Force on Two Blocks: Find F, Acceleration

[mbrmbrg]

A block of mass 4.0 kg is put on top of a block of mass M = 5.5 kg. To cause the top block to slip on the bottom one, while the bottom one is held fixed, a horizontal force of at least 18 N must be applied to the top block. The assembly of blocks is now placed on a horizontal, frictionless table.

(a) Find the magnitude of the maximum horizontal force F that can be applied to the lower block so that the blocks will move together.

(b) Find the magnitude of the resulting acceleration of the blocks.

Once the blocks are on the frictionless table, I run into trouble.
Namely, I don't know where to place friction in my free-body-diagrams for the two blocks. Friction definitely acts on the upper block, and I think that it points in the same direction as the force applied to the bottom block. It will also probably be maximum frictional force, which was given as 18N.
But does that friction act on the bottom block? I want to say not, but it's a contact force, and the bottom block is after all in contact with the top block!

 

[mbrmbrg]

Something odd this way comes:
I worked with the assumption that in the x direction, \Sigma F_B=F=m_Ba (where F=applied force) and \Sigma F_A=f=m_Aa (where f=maximum static fictional force between the two blocks).
I subtracted the second equation from the first and got \frac{F}{m_B}-\frac{f}{m_A}=0 to get F=24.75N.
That is the wrong answer, but I didn't know that yet, so I plugged F=24.75 into my first equation to get a=4.5m/s^2. Lo and behold! The a is right even though the F is wrong!
Any ideas?

 

[mbrmbrg]

Going on the off chance that \Sigma F_B=F+f, I subtracted 18 from 24.75. That's still the wrong answer...

 

[OlderDan]

A block of mass 4.0 kg is put on top of a block of mass M = 5.5 kg. To cause the top block to slip on the bottom one, while the bottom one is held fixed, a horizontal force of at least 18 N must be applied to the top block. The assembly of blocks is now placed on a horizontal, frictionless table.

(a) Find the magnitude of the maximum horizontal force F that can be applied to the lower block so that the blocks will move together.

(b) Find the magnitude of the resulting acceleration of the blocks.

Once the blocks are on the frictionless table, I run into trouble.
Namely, I don't know where to place friction in my free-body-diagrams for the two blocks. Friction definitely acts on the upper block, and I think that it points in the same direction as the force applied to the bottom block. It will also probably be maximum frictional force, which was given as 18N.
But does that friction act on the bottom block? I want to say not, but it's a contact force, and the bottom block is after all in contact with the top block!

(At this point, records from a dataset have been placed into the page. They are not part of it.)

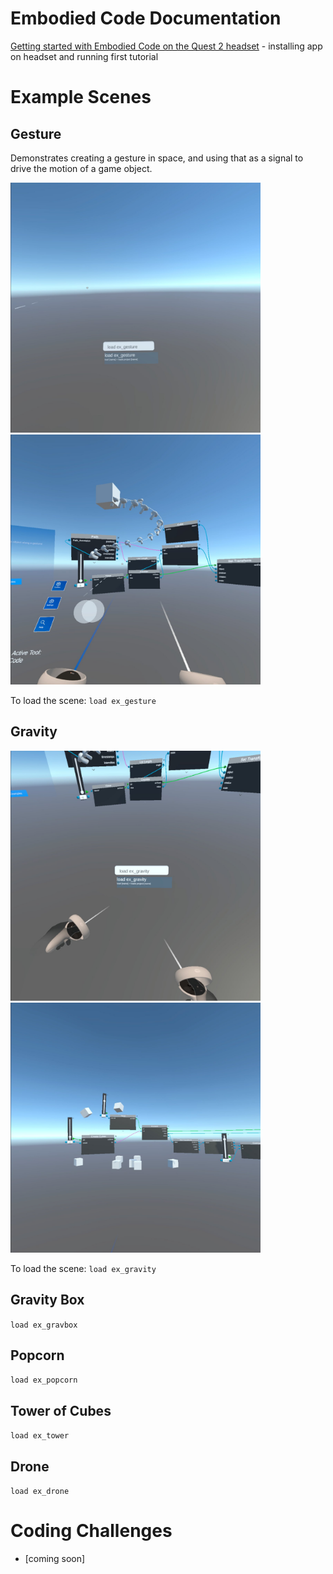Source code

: # Embodied Code Documentation


[Getting started with Embodied Code on the Quest 2 headset](./getting-started.md) - installing app on headset and running first tutorial

# Example Scenes

## Gesture

Demonstrates creating a gesture in space, and using that as a signal to drive the motion of a game object.

<img src="images/gesture01.jpg" width=400> <img src="images/gesture02.jpg" width=400>

To load the scene: `load ex_gesture`

## Gravity

<img src="images/gravity01.jpg" width=400> <img src="images/gravity02.jpg" width=400>

To load the scene: `load ex_gravity`

## Gravity Box
`load ex_gravbox`

## Popcorn
`load ex_popcorn`

## Tower of Cubes
`load ex_tower`

## Drone
`load ex_drone`

# Coding Challenges
- [coming soon]
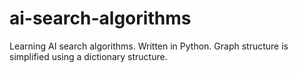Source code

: # ai-search-algorithms
Learning AI search algorithms. Written in Python. Graph structure is simplified using a dictionary structure.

You are not far off. 18N is the maximum force that can be applied before moving the top block while holding the bottom block, so that is the maximum frictional force. When maximum F is applied to the lower block, the friction force between the two blocks will be 18N. Friction acts one way on the top block (direction of motion) and the opposite way on the bottom block. It will oppose the F applied to the lower block and it will result in accelerating the upper block. From the upper block you find the acceleration of both blocks. What force is strong enough to overcome the 18N it has to fight, and still accelerate the lower block the same as the upper block?

An easier way to look at it is that since both blocks are moving with the same acceleration they are acting as a single mass responding to the applied F. What force will give the total mass the acceleration of the upper block? Both points of view give the same result.

 

[mbrmbrg]

Neat-o!
Thanks OlderDan.